Way before WhatsApp Web came onto the market, Telegram already offered a desktop version of its security-focused messaging app. It may be light on features compared to the likes of Skype, but it's still years ahead of WhatsApp, which is still yet to release a desktop client (as its founders like to point out).
Send Telegrams from any device
To start using Telegram for Desktop you must already have signed up for an account on the Android, iOS, or Windows Phone app. Once you've verified your details via a mobile app you're ready to start chatting.
The app allows you to easily message your mobile contacts, send an unlimited number of audio and video files (in batches if you chose), as well as insert emoticons and stickers of famous world leaders including Gandhi. Telegram for Desktop also integrates well with other social networking services (such as YouTube, Instagram, and Twitter), showing previews of any content you have shared in the app, as well as making any Instagram or Twitter mentions in these previews clickable. However, voice and video calling is currently not available.
While your phone contacts are automatically synced to the desktop version, you can also search for additional people via their usernames. Notification settings can also be edited for each individual contact - so you can effectively mute friends if they're sending you too many messages!
One of the strengths of Telegram is its group chat feature. Unlike other messaging apps, Telegram can have more than one administrator. Administrators can change the photo and name of the group, as well as add or delete members. The service also allows you to create groups of up to 1,000 people!
Prioritizing speed and security
Security has always been Telegram's major point of differentiation and this is no different with the desktop version. The messages are encrypted in the cloud, but there is no secret chat (self-destructing, not stored on the company's servers, and can't be forwarded) option for the desktop version. In terms of security for accessing the desktop client, Telegram for Desktop includes two-factor authentication, so you can set up an additional step to stop unauthorized logins. From the program, you can also review all the places/devices where you are logged in and stop individual sessions.
With WhatsApp having been acquired by Facebook, there are fears about what will happen to users' data, which is where Telegram hopes to gain ground with its promise never to sell user data.
Speed is another major plus point for Telegram. Sending a batch of ten photos happened immediately, while audio and video is also very quick to upload and send.
While the desktop version may be lacking features of its mobile sisters (secret chats, voice messaging, and group chats), it's still a nifty messaging service. Messages sync seamlessly across devices and once you've seen a message on one device, it's marked as read on the other, meaning you don't have to deal with multiple notifications.
WhatsApp you say?
Telegram is a credible alternative to WhatsApp, especially given that the latter doesn't yet have a desktop client. With privacy and security being key for today's users, Telegram has built a solid place for itself in the market. The desktop client isn't as fully featured as Viber and Skype, but if it's speed and security you're after, this is the app for you.

● ● ● ● ●

*Work required:*
Rewrite the Telegram review from "While your phone" to "to 1,000 people!", changing "usernames" to "email addresses".

*Source data:*
● ● ● ● ●

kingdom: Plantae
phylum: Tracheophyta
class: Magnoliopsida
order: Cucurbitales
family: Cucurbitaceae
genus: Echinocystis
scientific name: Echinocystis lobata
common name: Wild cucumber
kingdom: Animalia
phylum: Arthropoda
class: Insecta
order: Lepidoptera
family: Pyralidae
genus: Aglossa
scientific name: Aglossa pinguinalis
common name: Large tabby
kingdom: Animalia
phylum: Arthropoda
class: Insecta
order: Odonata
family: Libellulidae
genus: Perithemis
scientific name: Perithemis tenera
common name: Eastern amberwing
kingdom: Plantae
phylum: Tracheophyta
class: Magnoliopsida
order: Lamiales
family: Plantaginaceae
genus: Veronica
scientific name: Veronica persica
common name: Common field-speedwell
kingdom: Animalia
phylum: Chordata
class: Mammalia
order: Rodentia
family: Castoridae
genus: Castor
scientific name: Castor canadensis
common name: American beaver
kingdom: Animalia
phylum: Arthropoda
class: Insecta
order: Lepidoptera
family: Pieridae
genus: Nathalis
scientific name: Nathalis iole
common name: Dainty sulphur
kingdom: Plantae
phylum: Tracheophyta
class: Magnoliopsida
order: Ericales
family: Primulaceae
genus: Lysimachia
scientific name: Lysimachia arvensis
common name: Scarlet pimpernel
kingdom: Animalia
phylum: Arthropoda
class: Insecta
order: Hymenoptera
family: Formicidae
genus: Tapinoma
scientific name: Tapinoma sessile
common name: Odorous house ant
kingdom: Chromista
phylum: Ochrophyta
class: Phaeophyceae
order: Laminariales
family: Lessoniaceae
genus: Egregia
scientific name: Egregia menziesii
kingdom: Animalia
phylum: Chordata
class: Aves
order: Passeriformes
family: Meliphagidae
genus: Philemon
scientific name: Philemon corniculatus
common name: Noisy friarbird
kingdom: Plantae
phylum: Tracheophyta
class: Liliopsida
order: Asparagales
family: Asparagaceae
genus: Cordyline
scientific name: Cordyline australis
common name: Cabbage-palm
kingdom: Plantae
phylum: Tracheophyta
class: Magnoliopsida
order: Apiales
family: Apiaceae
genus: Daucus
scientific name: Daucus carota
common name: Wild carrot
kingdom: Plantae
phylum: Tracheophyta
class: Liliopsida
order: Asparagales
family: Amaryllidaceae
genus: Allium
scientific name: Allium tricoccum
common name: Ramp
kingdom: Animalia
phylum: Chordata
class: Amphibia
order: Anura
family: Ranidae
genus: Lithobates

● ● ● ● ●

*Output of the task:*
While your phone contacts are automatically synced to the desktop version, you can also search for additional people via their email addresses. Notification settings can also be edited for each individual contact - so you can effectively mute friends if they're sending you too many messages!
One of the strengths of Telegram is its group chat feature. Unlike other messaging apps, Telegram can have more than one administrator. Administrators can change the photo and name of the group, as well as add or delete members. The service also allows you to create groups of up to 1,000 people!